La neutralité carbone a trois avantages.
Le premier est qu'elle est bonne pour le climat, mais aussi pour les pollutions, notamment la pollution atmosphérique, du fait de l'absence de particules, et le bruit.
Le deuxième est que la neutralité carbone est bonne pour la souveraineté, notion mise en avant par Madame Cariou. Aujourd'hui, 60 % de l'énergie consommée en France est fossile, importée pour l'essentiel de Russie, d'Algérie et des pays du Golfe. C'est donc un bénéfice gigantesque en termes de souveraineté, quand bien même le système électrique de demain serait un peu plus interconnecté qu'aujourd'hui. Il y a dix ordres de grandeur entre l'enjeu de souveraineté d'aujourd'hui et l'enjeu de souveraineté de demain.
Le troisième avantage est que la prédominance de l'électricité dans le mix de demain protégera les consommateurs du yoyo si souvent observé sur les marchés des énergies fossiles, comme l'augmentation actuellement observée sur le prix du gaz, donc aussi sur la facture d'électricité des Français. La production des 60 % d'énergies fossiles consommés en France ne se « voit » pas en termes d'émissions carbone. Celles-ci se font dans les pays étrangers, puisque les puits de production de pétrole et de gaz ne sont pas chez nous et qu'il n'y a presque plus de raffinerie en France, en tout cas beaucoup moins qu'avant. Les circuits d'approvisionnement en produits pétroliers ne se voient pas. Par contre, la neutralité carbone et la prédominance future de l'électricité supposent de nouvelles installations industrielles dans notre pays. Toutes ces installations – renouvelables, nouveau nucléaire ou futurs pylônes, puisqu'il faudra plus de réseaux – ont une empreinte et elles se verront.
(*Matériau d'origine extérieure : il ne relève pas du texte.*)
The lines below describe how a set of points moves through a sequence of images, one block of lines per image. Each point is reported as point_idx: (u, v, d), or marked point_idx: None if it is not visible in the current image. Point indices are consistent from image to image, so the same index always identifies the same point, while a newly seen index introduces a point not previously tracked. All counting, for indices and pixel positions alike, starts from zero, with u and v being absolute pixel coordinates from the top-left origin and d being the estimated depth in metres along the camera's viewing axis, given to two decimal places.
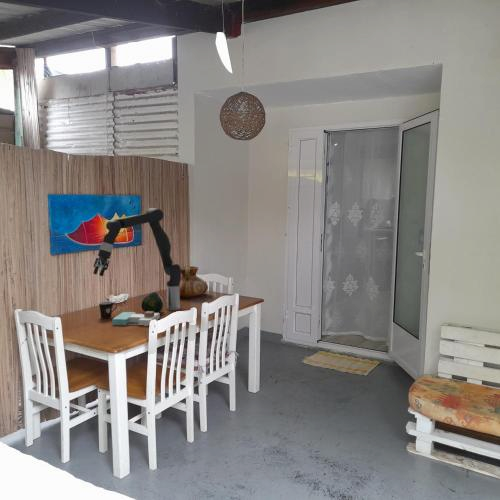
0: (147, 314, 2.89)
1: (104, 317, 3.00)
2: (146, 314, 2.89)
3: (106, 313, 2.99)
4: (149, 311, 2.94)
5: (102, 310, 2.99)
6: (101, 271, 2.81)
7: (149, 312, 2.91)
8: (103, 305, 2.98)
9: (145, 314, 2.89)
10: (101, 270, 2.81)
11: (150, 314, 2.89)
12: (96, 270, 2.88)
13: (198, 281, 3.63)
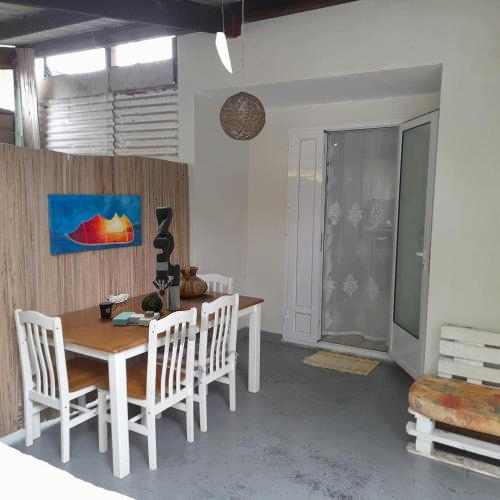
0: (147, 314, 2.89)
1: (104, 317, 3.00)
2: (146, 314, 2.89)
3: (106, 313, 2.99)
4: (149, 311, 2.94)
5: (102, 310, 2.99)
6: (163, 291, 2.88)
7: (149, 312, 2.91)
8: (103, 305, 2.98)
9: (145, 314, 2.89)
10: (162, 291, 2.88)
11: (150, 314, 2.89)
12: None
13: (198, 281, 3.63)
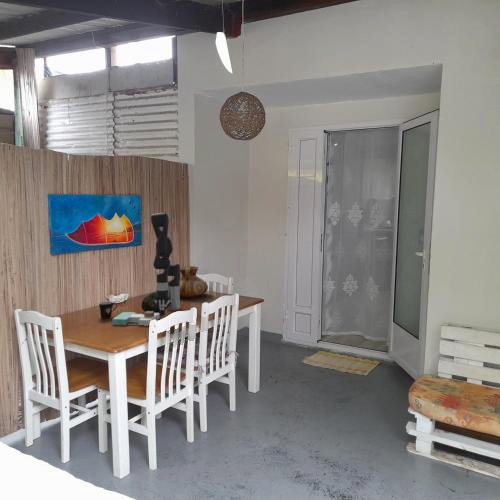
0: (147, 314, 2.89)
1: (104, 317, 3.00)
2: (146, 314, 2.89)
3: (106, 313, 2.99)
4: (149, 311, 2.94)
5: (102, 310, 2.99)
6: (163, 311, 2.90)
7: (149, 312, 2.91)
8: (103, 305, 2.98)
9: (145, 314, 2.89)
10: (163, 310, 2.89)
11: (150, 314, 2.89)
12: None
13: (198, 281, 3.63)
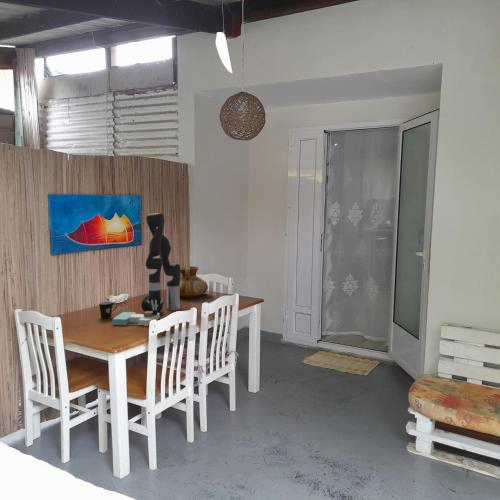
0: (147, 314, 2.89)
1: (104, 317, 3.00)
2: (146, 314, 2.89)
3: (106, 313, 2.99)
4: (148, 311, 2.94)
5: (102, 310, 2.99)
6: (155, 311, 2.90)
7: (149, 312, 2.91)
8: (103, 305, 2.98)
9: (145, 314, 2.89)
10: (155, 310, 2.90)
11: (150, 314, 2.89)
12: None
13: (198, 281, 3.63)
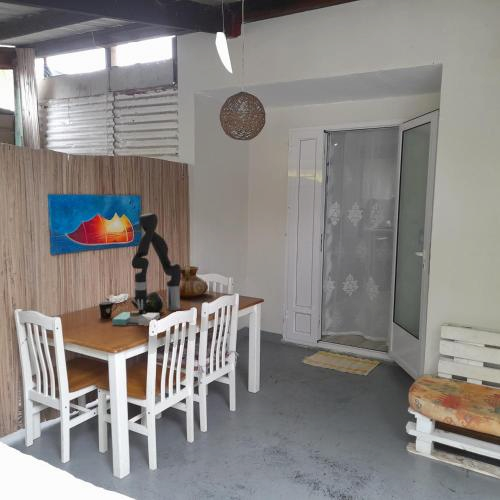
0: (133, 313, 2.90)
1: (104, 317, 3.00)
2: (132, 314, 2.90)
3: (106, 313, 2.99)
4: (135, 311, 2.94)
5: (102, 310, 2.99)
6: (142, 311, 2.91)
7: (135, 312, 2.92)
8: (103, 305, 2.98)
9: (131, 314, 2.90)
10: (141, 310, 2.91)
11: (136, 314, 2.90)
12: None
13: (198, 281, 3.63)
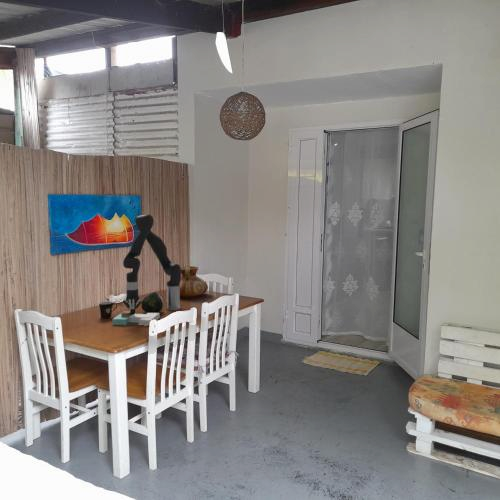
0: (125, 314, 2.90)
1: (104, 317, 3.00)
2: (123, 314, 2.90)
3: (106, 313, 2.99)
4: (126, 311, 2.94)
5: (102, 310, 2.99)
6: (133, 310, 2.92)
7: (126, 312, 2.92)
8: (103, 305, 2.98)
9: (122, 314, 2.90)
10: (133, 310, 2.91)
11: (127, 314, 2.90)
12: None
13: (198, 281, 3.63)
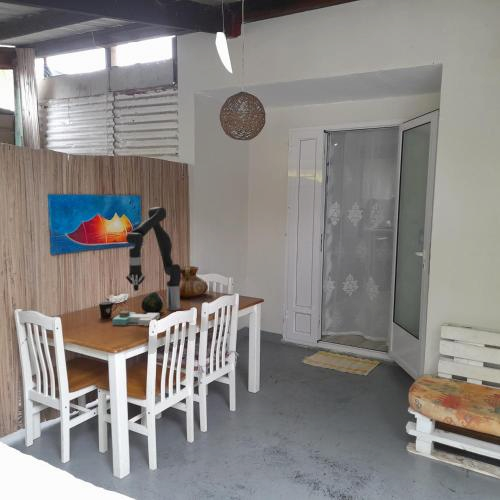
0: (123, 313, 2.90)
1: (104, 317, 3.00)
2: (121, 314, 2.90)
3: (106, 313, 2.99)
4: (124, 311, 2.95)
5: (102, 310, 2.99)
6: (136, 286, 2.90)
7: (124, 312, 2.92)
8: (103, 305, 2.98)
9: (120, 314, 2.91)
10: (136, 285, 2.89)
11: (125, 314, 2.90)
12: None
13: (198, 281, 3.63)
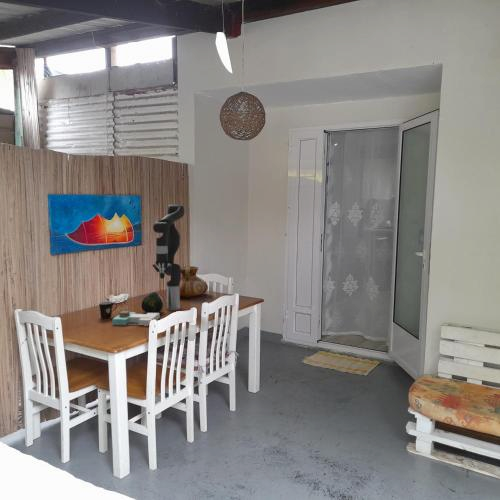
0: (123, 313, 2.90)
1: (104, 317, 3.00)
2: (121, 314, 2.90)
3: (106, 313, 2.99)
4: (124, 311, 2.95)
5: (102, 310, 2.99)
6: (163, 274, 2.97)
7: (124, 312, 2.92)
8: (103, 305, 2.98)
9: (120, 314, 2.91)
10: (162, 273, 2.97)
11: (125, 314, 2.90)
12: None
13: (198, 281, 3.63)
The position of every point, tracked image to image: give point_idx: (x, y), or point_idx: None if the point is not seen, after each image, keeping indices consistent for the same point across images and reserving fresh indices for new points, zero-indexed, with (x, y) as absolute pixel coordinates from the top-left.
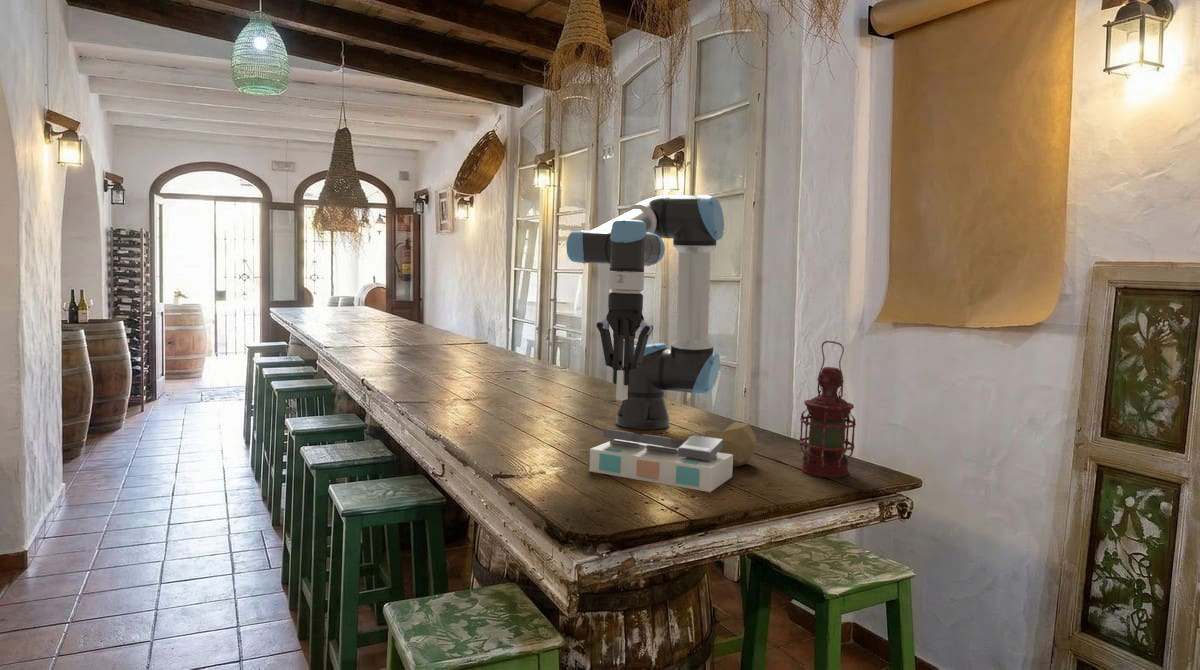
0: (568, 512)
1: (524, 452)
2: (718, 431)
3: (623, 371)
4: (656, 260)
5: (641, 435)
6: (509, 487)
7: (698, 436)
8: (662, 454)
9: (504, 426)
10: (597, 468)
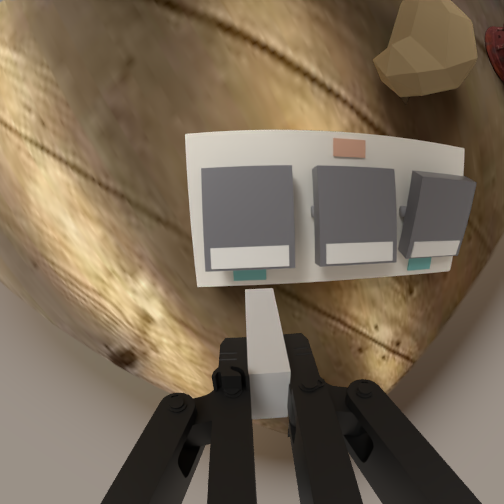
0: None
1: (40, 224)
2: (438, 69)
3: (287, 412)
4: None
5: (321, 266)
6: (170, 392)
7: (435, 181)
8: None
9: None
10: None
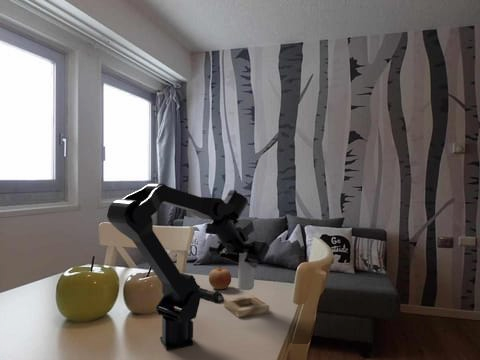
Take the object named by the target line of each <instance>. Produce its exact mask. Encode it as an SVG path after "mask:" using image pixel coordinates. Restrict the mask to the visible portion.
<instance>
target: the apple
mask: <svg viewBox="0 0 480 360" xmlns="http://www.w3.org/2000/svg"><path fill="white" fill-rule="evenodd" d="M208 283H209V284H210V286H211V287H212V288H214V290H215V289H216V290H225V289H227V288H228V287H229V286H230V285H231V283H232V274H231V272H230V271H229V270H228V269H226V268H221V265H219V267H217V268H215V269H212V270H211V271H210V272H209V275H208Z"/></svg>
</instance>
Je ne suis pas sûr – c'est une question ouverte qu'il ne revient pas à RTE de trancher – que l'acceptabilité de nouvelles tranches nucléaires, dès lors qu'elles seront nombreuses, sera plus facile que celle des renouvelables dans le paysage ou, pour le solaire, en termes d'occupation des sols. Nous avons pris la peine de traduire l'impact de nos scénarios en nombre de mâts pour l'éolien et d'hectares pour le solaire : entre 1 500 et 4 200 mâts pour l'éolien offshore, entre 15 000 et 35 000 mâts pour l'éolien terrestre, contre 8 500 aujourd'hui, et entre 50 000 et 250 000 hectares, soit entre 0,1 % et 0,3 % du territoire national, pour le solaire.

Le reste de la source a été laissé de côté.